Field | Description |
churn | Specifies whether the user churns. |
Procedure
Go to the Machine Learning Designer page.
Log on to the PAI console.
In the left-side navigation pane, click Workspaces. On the Workspaces page, click the name of the workspace that you want to manage.
In the left-side navigation pane, choose .
Create a pipeline.
On the Visualized Modeling (Designer) page, click the Preset Templates tab.
On this tab, find the Churn User Monitoring template and click Create.
In the Create Pipeline dialog box, configure the parameters. You can use their default values.

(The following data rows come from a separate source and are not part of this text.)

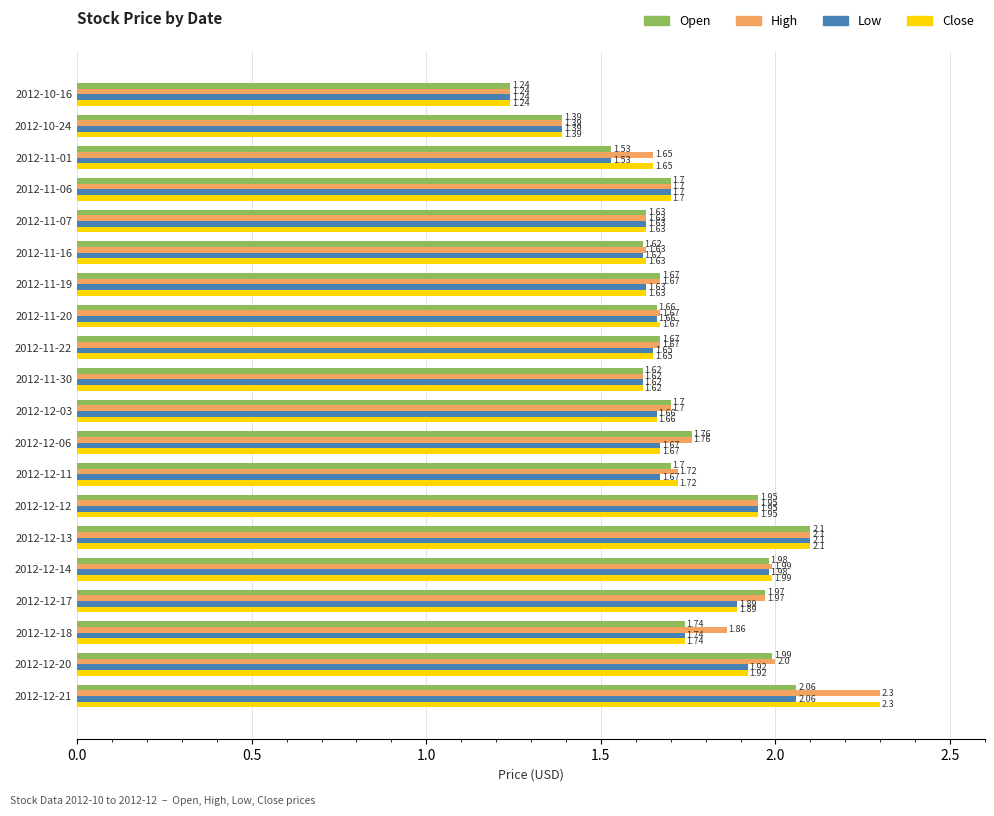

Between 2012-10-24 and 2012-12-20, which series saw the biggest shift?

High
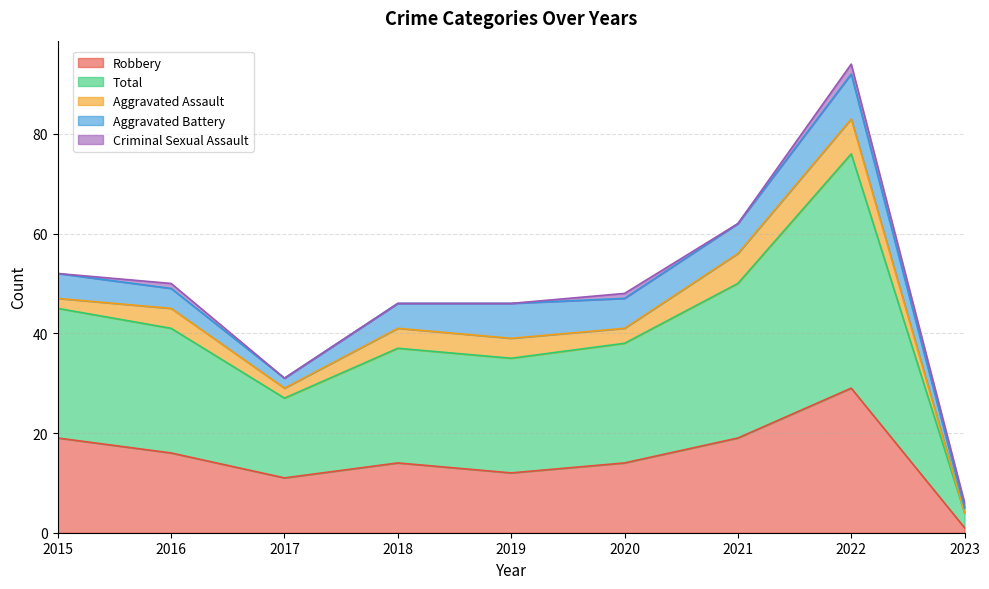

The Aggravated Assault series shows 7 at 2019. True or false?

False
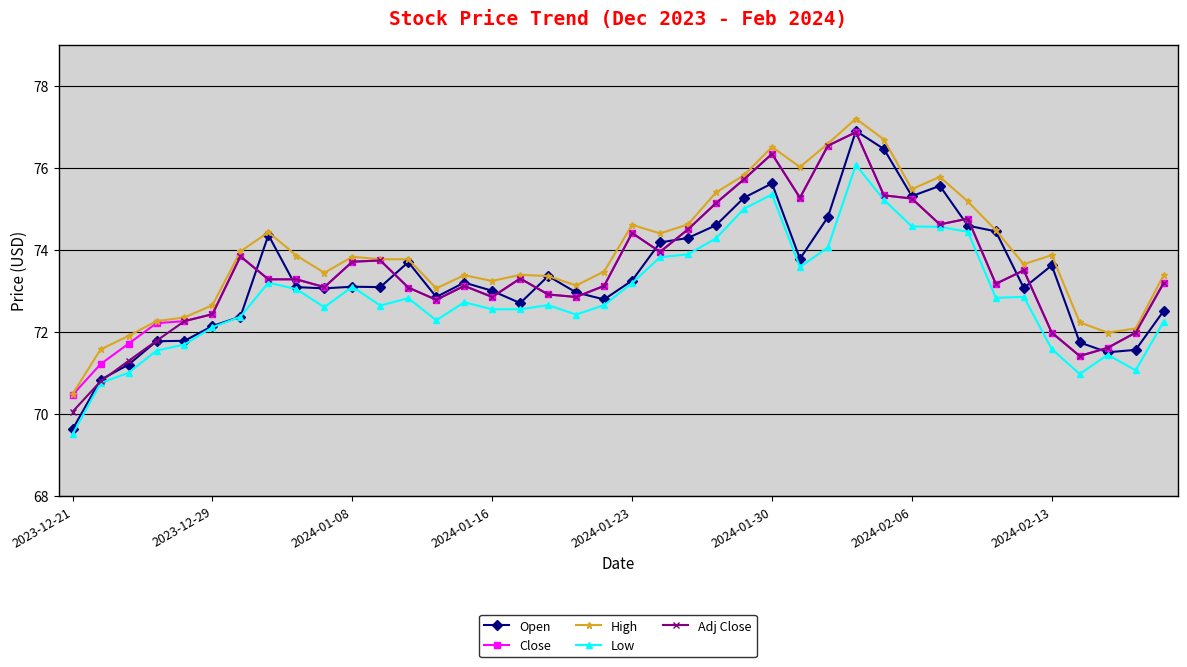

After their last crossing, which series has the higher values: Adj Close or Open?

Adj Close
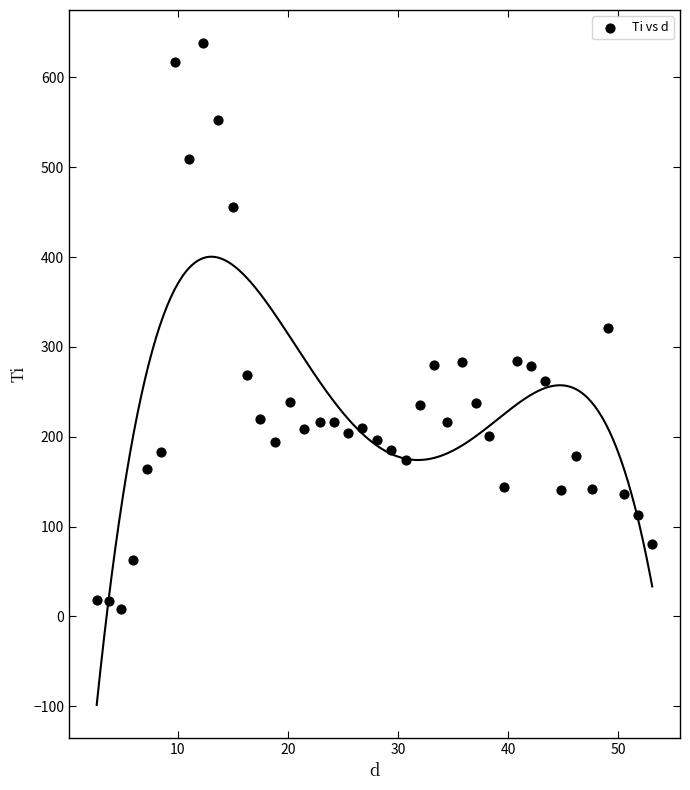

What is the range of X values (max minus min)?

50.5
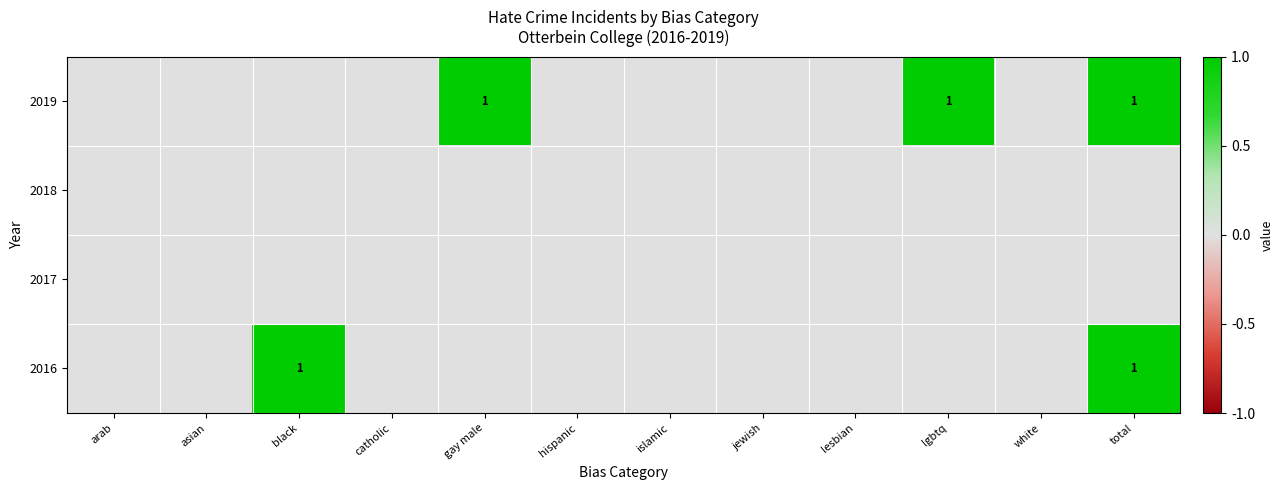

The 2019 series shows 2 at total. True or false?

False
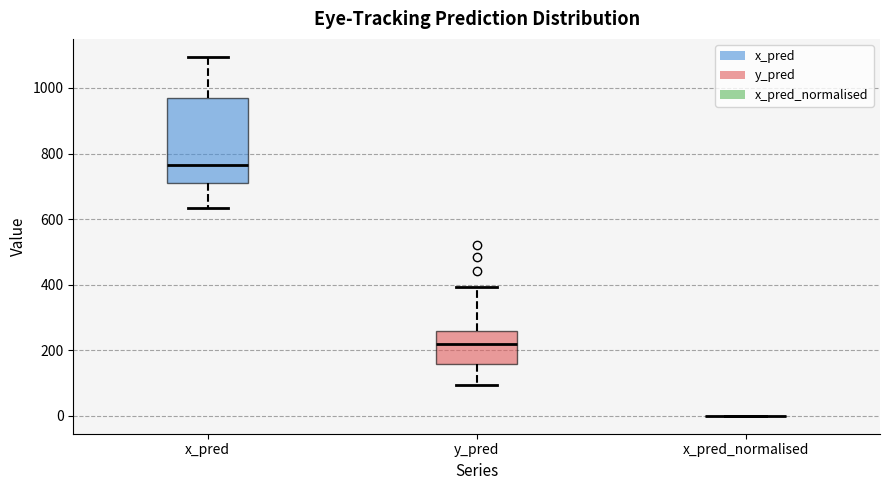

Where does the lower whisker of the box for y_pred end on the y-axis? The values are not printed on the chart, so give them approximately, as read against the axis.

100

The value specified for the Data Storage parameter is the Object Storage Service (OSS) bucket path of the temporary data and models generated during the runtime of the pipeline.
Click OK.
It requires about 10 seconds to create the pipeline.

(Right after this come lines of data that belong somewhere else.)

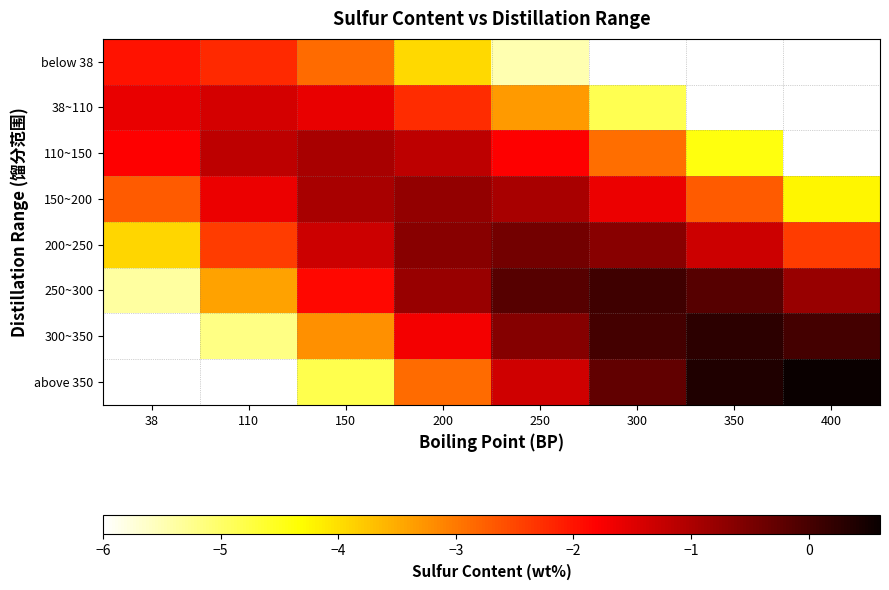

At which category is the sum across all series the highest?

200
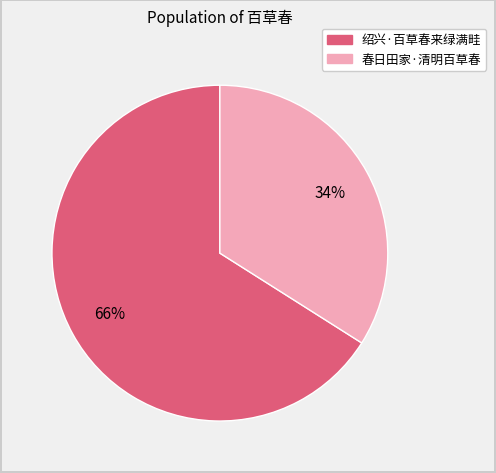

What is the largest slice in the pie chart?

绍兴·百草春来绿满畦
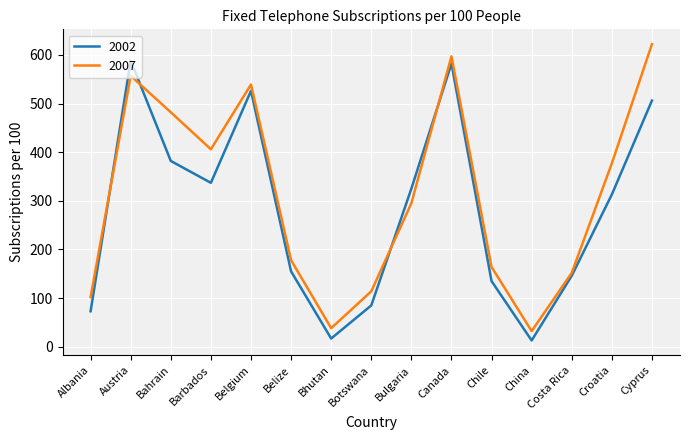

Reading left to right, what are all the values shown in this chart?

2002: 73.0	588.0	382.0	337.0	526.0	155.0	17.0	85.0	325.0	582.0	135.0	13.0	146.0	313.0	506.0
2007: 102.0	557.0	482.0	406.0	539.0	178.0	38.3	114.0	295.0	597.0	164.0	32.2	152.0	377.0	622.0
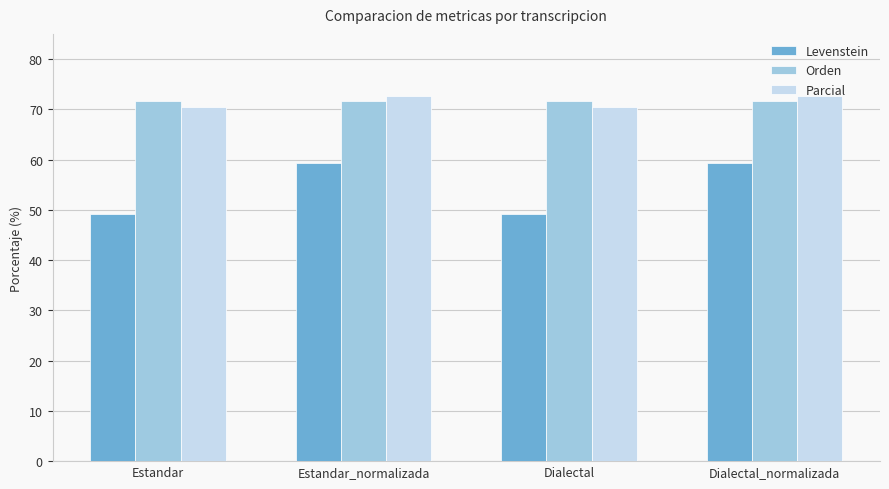

What is the label of the 2nd bar from the right?

Dialectal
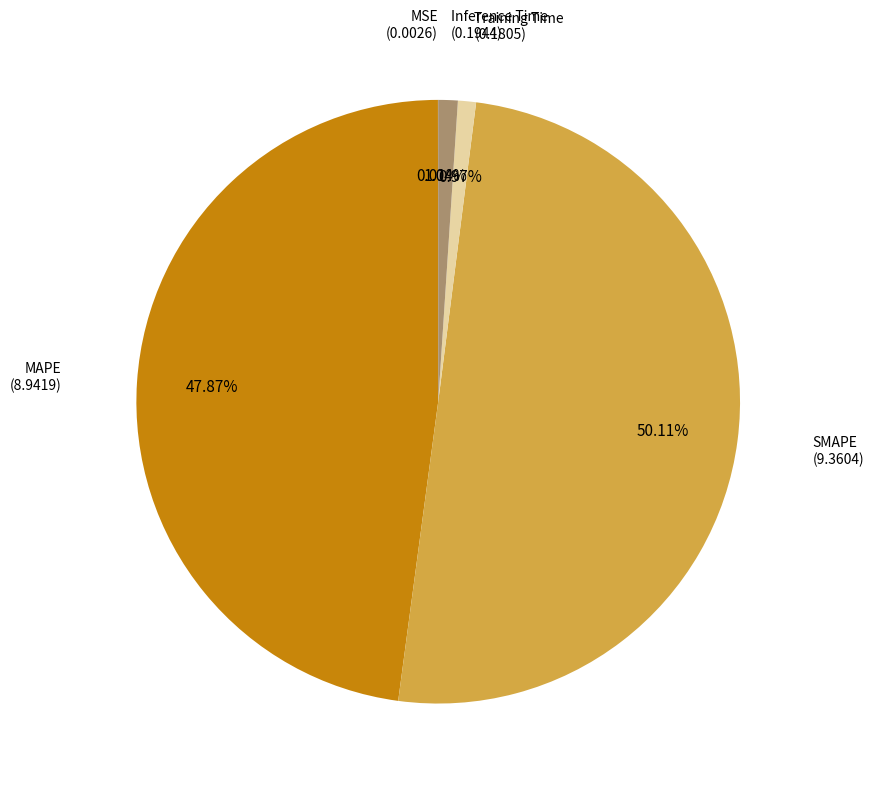

What is the largest slice in the pie chart?

SMAPE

On the Pipelines tab, double-click the created Churn User Monitoring pipeline to open it.
View the components of the pipeline on the canvas, as shown in the following figure. The system automatically creates the pipeline based on the built-in template.

Section
Description
①
The component displayed in this section imports the dataset used by the pipeline.
②
The One Hot Encoding-1 and SQL Script-1 components displayed in this section perform feature engineering to convert STRING-typed feature data to numeric-typed feature data. For example, the original value of the churn field is Yes or No. The SQL Script-1 component executes an SQL statement to convert Yes to 1 and No to 0.
select (case churn when 'Yes' then 1 else 0 end) as churn from ${t1};③
The components displayed in this section divide the dataset into a training dataset and a prediction dataset. A user may churn or not. Therefore, you can use a binary classification algorithm to predict user churn.
④
The Evaluate component evaluates the quality of the model by using indexes such as an area under curve (AUC), a Kolmogorov-Smirnov (KS) value, or an F1 score.
Run the pipeline and view the results.
In the upper-left corner of the canvas, click the Run icon.
After the pipeline is run, right-click the Binary Classification Evaluation-1 component. In the shortcut menu that appears, click Visual Analysis.
In the Evaluate section, click the Index data tab to view the indexes that are used to evaluate the model.
The closer the AUC value is to 1, the higher the prediction accuracy of the model is. In the preceding figure, the AUC value is greater than 0.8. This indicates that the prediction accuracy of the model is high.